BEGIN TEXT SEGMENT
Thanks for reaching out Rucha! In the interest of seeing you and Lauren R. Hasson excel, my following response is mean to push you both and I hope you’ll take it in that spirit. Do know that you are always free to do as you wish with my suggestions and I will in no way be offended ;)
First, I’d stop calling yourself a recent grad. You’ve been out for 3+ years, that’s plenty of time to have developed additional skills both hard and soft. It’s important to be aware of what we call ourselves, because it influences others perception of us. If we think we’re inexperienced, others will think we’re inexperienced too.
Now you may feel that 3+ years is not enough time to speak. I’d argue that you’re falling prey to what I like to call the myth of readiness. It’s where you defer doing something until you feel ready. Days, months, and years can go by, and you can continue to use your lack of credibility as your crutch. But this just becomes a circular argument. The real goal needs to be you aren’t ready, but you give speaking a shot. Then as you speak you slowly start to build up credibility.
I’d also argue that 3+ years is enough time to build up a modicum of credibility.
I understand that you might feel you are not as credible as professionals who are older or more experienced than you, that will always be the case. There is always someone out there who is better, smarter, older, more experienced, etc than us. That shouldn’t stop us, it should only make us want to learn from then, and to also realize that someone may want to learn from us.
I’ve taught and been taught by people 15+ years my senior and 15+ years my junior. It’s about the insights you have to to offer each other, which could include things experienced people maybe have forgotten how to do or didn’t know are important, and less experienced don’t know how to do.
END TEXT SEGMENT
◆ **DIRECTIVE 1**
Print the full text of advice on building credibility as a speaker, without changing anything.
BEGIN SUPPLIED INFORMATION
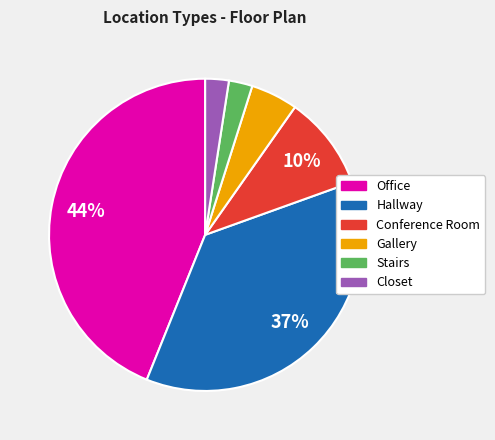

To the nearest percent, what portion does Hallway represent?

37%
END SUPPLIED INFORMATION
BEGIN SUPPLIED INFORMATION
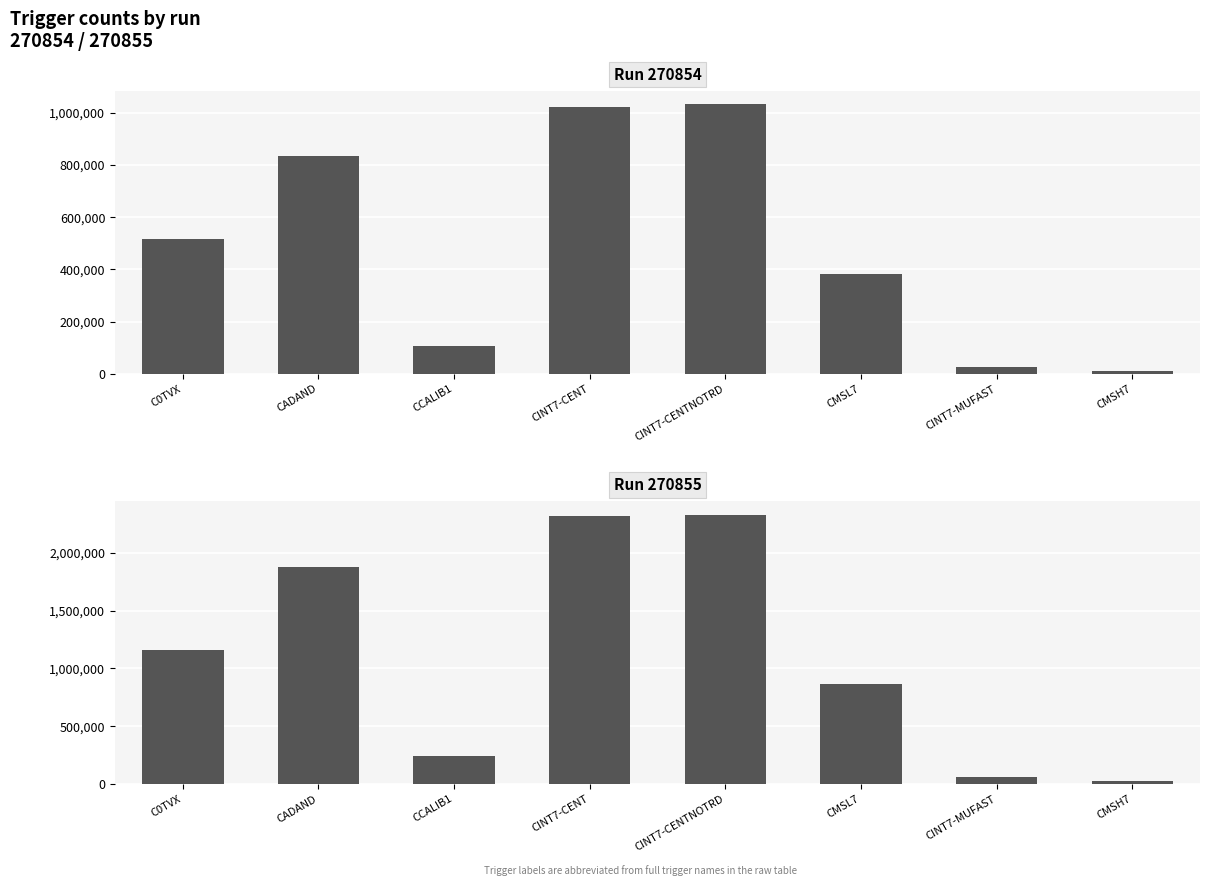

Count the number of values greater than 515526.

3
END SUPPLIED INFORMATION
BEGIN SUPPLIED INFORMATION
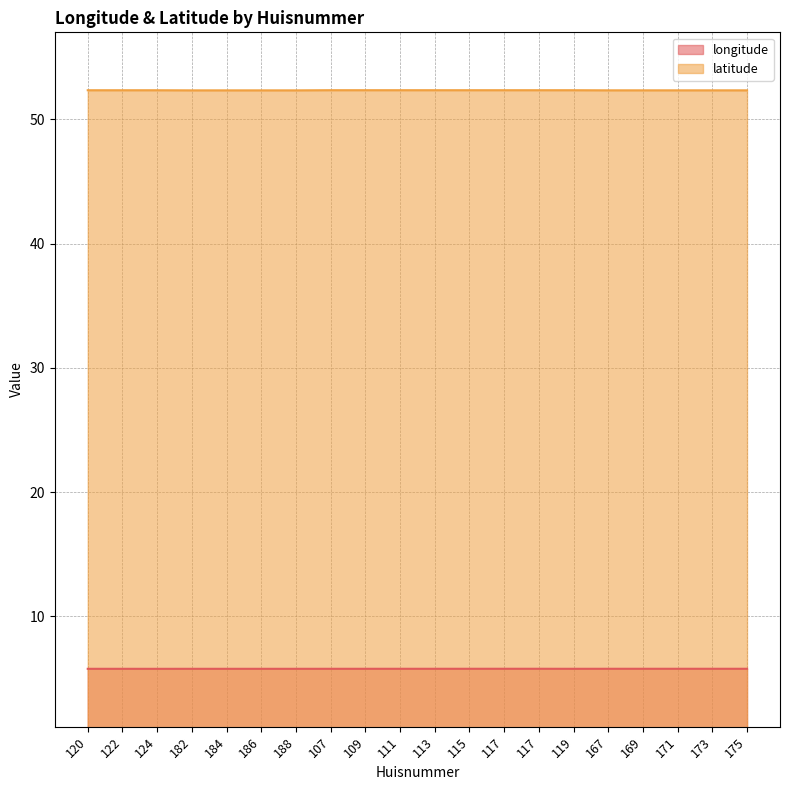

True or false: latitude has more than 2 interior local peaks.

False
END SUPPLIED INFORMATION
◆ **DIRECTIVE 2**
Select every line of the records that contains the word "than".

◆ **EXERCISE SOLUTION 1**
Thanks for reaching out Rucha! In the interest of seeing you and Lauren R. Hasson excel, my following response is mean to push you both and I hope you’ll take it in that spirit. Do know that you are always free to do as you wish with my suggestions and I will in no way be offended ;)
First, I’d stop calling yourself a recent grad. You’ve been out for 3+ years, that’s plenty of time to have developed additional skills both hard and soft. It’s important to be aware of what we call ourselves, because it influences others perception of us. If we think we’re inexperienced, others will think we’re inexperienced too.
Now you may feel that 3+ years is not enough time to speak. I’d argue that you’re falling prey to what I like to call the myth of readiness. It’s where you defer doing something until you feel ready. Days, months, and years can go by, and you can continue to use your lack of credibility as your crutch. But this just becomes a circular argument. The real goal needs to be you aren’t ready, but you give speaking a shot. Then as you speak you slowly start to build up credibility.
I’d also argue that 3+ years is enough time to build up a modicum of credibility.
I understand that you might feel you are not as credible as professionals who are older or more experienced than you, that will always be the case. There is always someone out there who is better, smarter, older, more experienced, etc than us. That shouldn’t stop us, it should only make us want to learn from then, and to also realize that someone may want to learn from us.
I’ve taught and been taught by people 15+ years my senior and 15+ years my junior. It’s about the insights you have to to offer each other, which could include things experienced people maybe have forgotten how to do or didn’t know are important, and less experienced don’t know how to do.

◆ **EXERCISE SOLUTION 2**
Count the number of values greater than 515526.
True or false: latitude has more than 2 interior local peaks.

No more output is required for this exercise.